Since 2020, 63% of companies responding to a Lenovo survey of 525 global CIOs said they are using more device-as-a-service (DaaS) in their tech stack, which differs from traditional leasing because DaaS often comes with software, services, and support where leasing may not, according to a Lenovo white paper.
The pandemic accelerated existing trends
The ways organizations operated have been and continue to be upended by the pandemic and work-from-home workforces, said Gilchrist. How work gets done today is very different from just two years ago.
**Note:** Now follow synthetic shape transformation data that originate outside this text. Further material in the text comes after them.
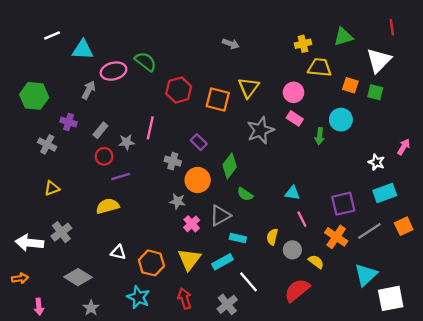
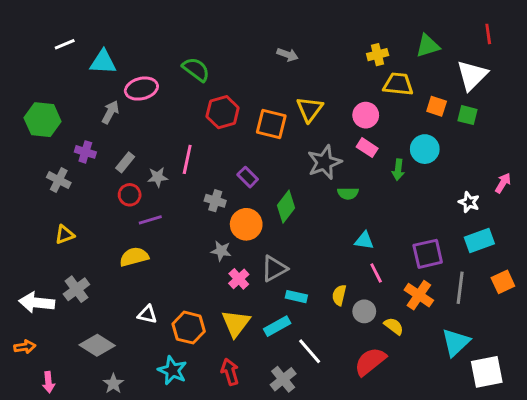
green semicircle: (145, 62) -> (196, 69), moved
green semicircle: (245, 194) -> (348, 193), moved, turned -35
gray line: (369, 231) -> (460, 288), turned -50

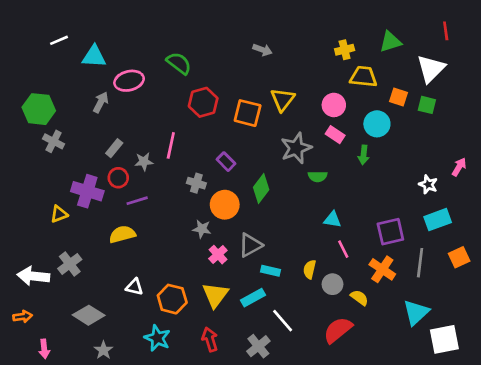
cyan circle: (425, 149) -> (377, 124), moved
purple cross: (85, 152) -> (87, 191), moved, size x1.6
gray cross: (59, 180) -> (54, 141), moved

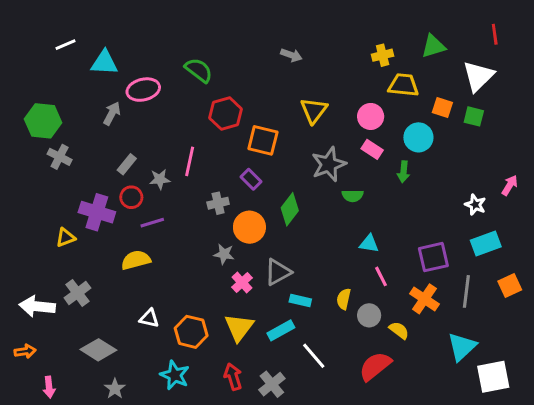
orange square: (248, 113) -> (263, 140), moved
gray cross: (196, 183) -> (218, 203), turned -30
gray cross: (258, 346) -> (272, 384), moved

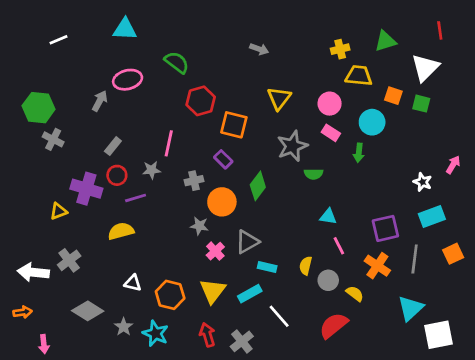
cyan triangle: (104, 63) -> (125, 29), moved
gray star: (160, 179) -> (151, 170), moved
gray star: (115, 389) -> (124, 327), moved

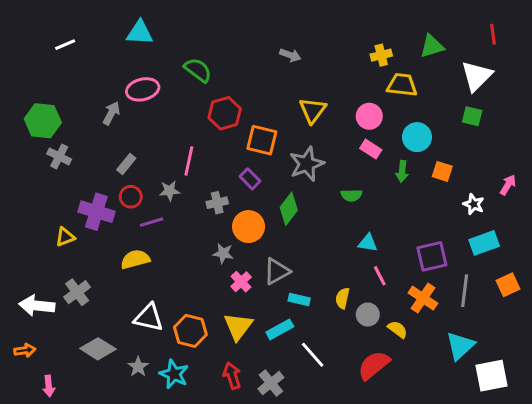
orange square: (393, 96) -> (442, 171), moved
gray star: (292, 146) -> (307, 164), moved
white triangle: (133, 283) -> (149, 317), size x1.5

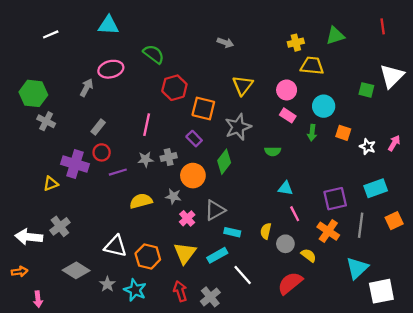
white triangle: (477, 76) -> (392, 76), moved
gray star: (170, 191) -> (146, 159), moved
white star: (474, 204) -> (368, 147), moved
yellow semicircle: (135, 259) -> (141, 201), moved

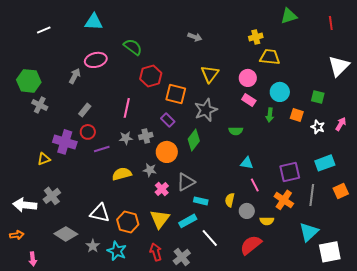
green triangle: (335, 36) -> (289, 16), moved
green square: (366, 90) -> (318, 97), moved
yellow semicircle: (309, 255) -> (267, 221), turned 144

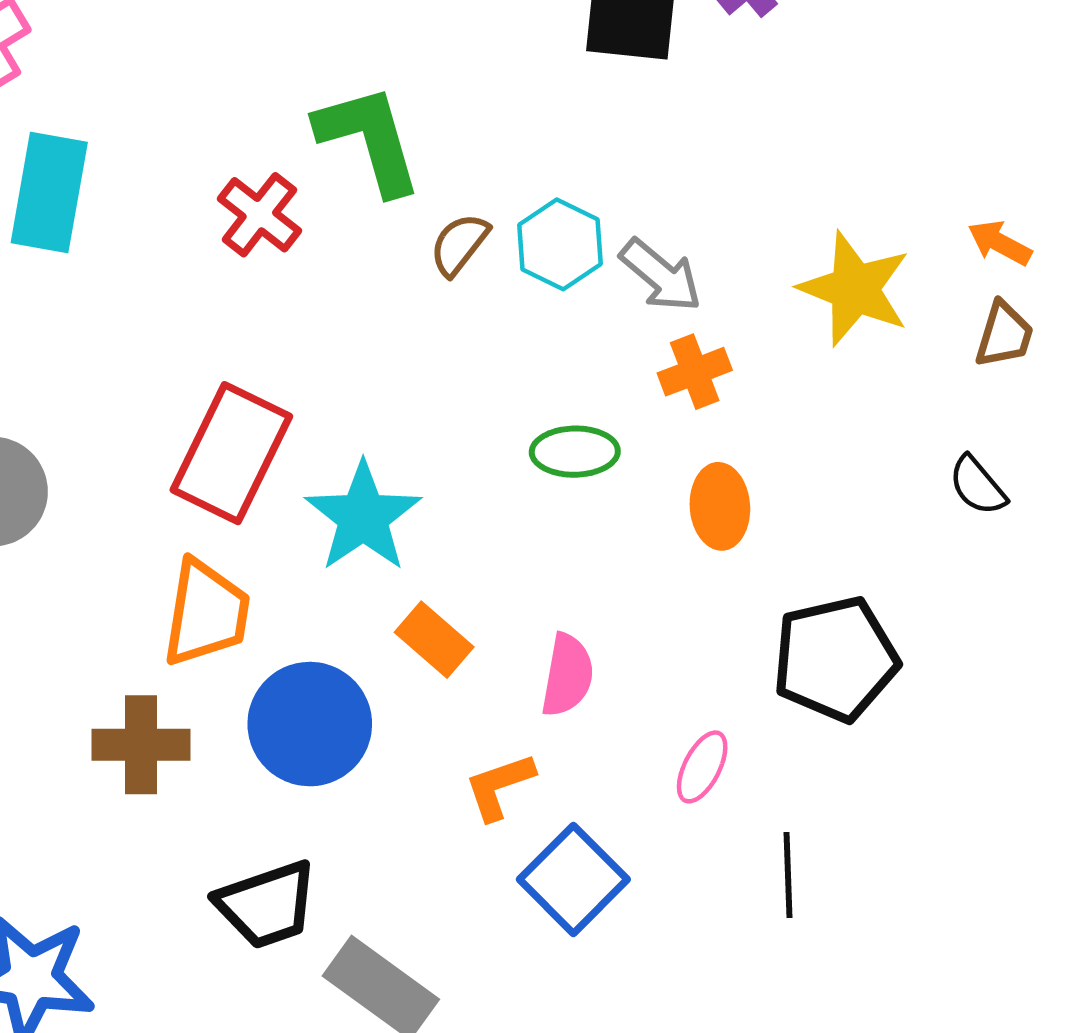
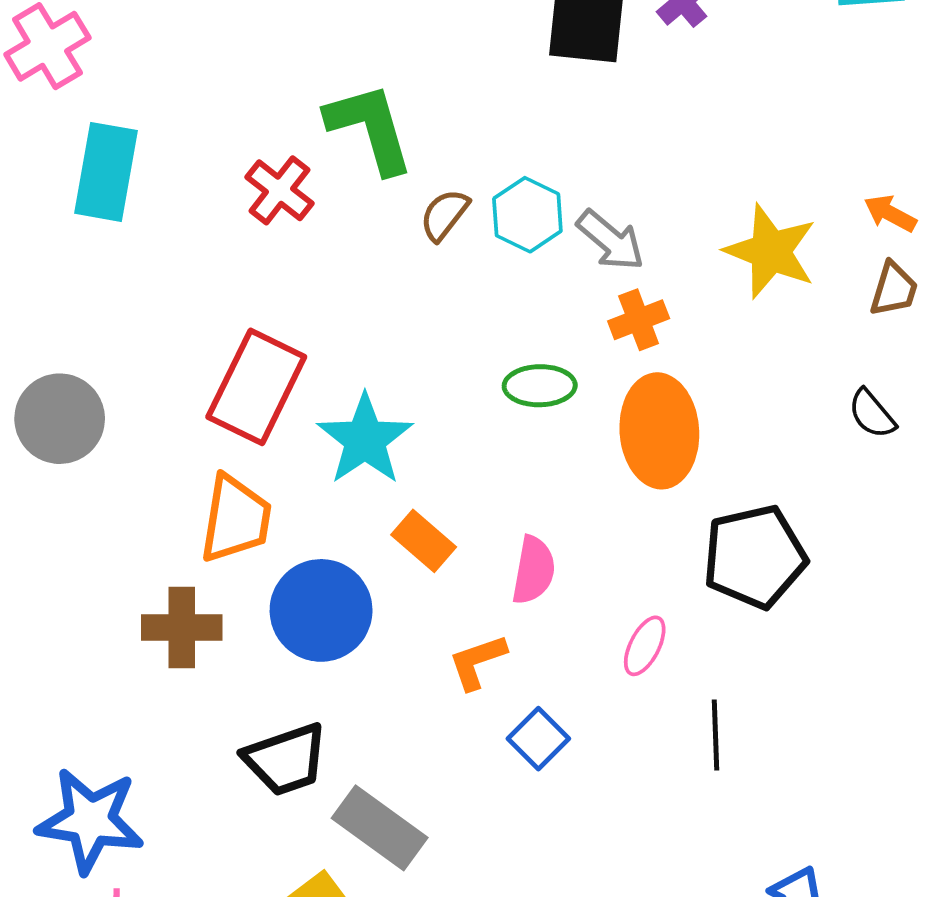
orange ellipse: (720, 506) -> (659, 431), size x1.6
blue square: (573, 879) -> (538, 739), size x0.7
Gilchrist sees three potential operating models starting to emerge as the pandemic loosens its hold on the global economy.
- The traditional, cost-conscious organization will mostly go back to pre-pandemic IT budget behavior by slightly favoring CapEx over OpEx.
- Productivity optimizing organizations will continue their pandemic behavior and technology buying patterns but at a slower pace. "These organizations will embrace new operating arrangements coming out of the pandemic as the new normal," he said.
- Outcomes-based organizations will "continue the momentum of pandemic IT budget behavior with little slowdown. These are the organizations that will use the new normal out of the pandemic as a point of significant lift," he said.
"Post-pandemic, the question now should be how elastic the current shift from CapEx to OpEx is," said Gilchrist. "The financial reality of how organizations re-evaluated their costs during the pandemic is one thing, but the operating reality coming out of the pandemic is another."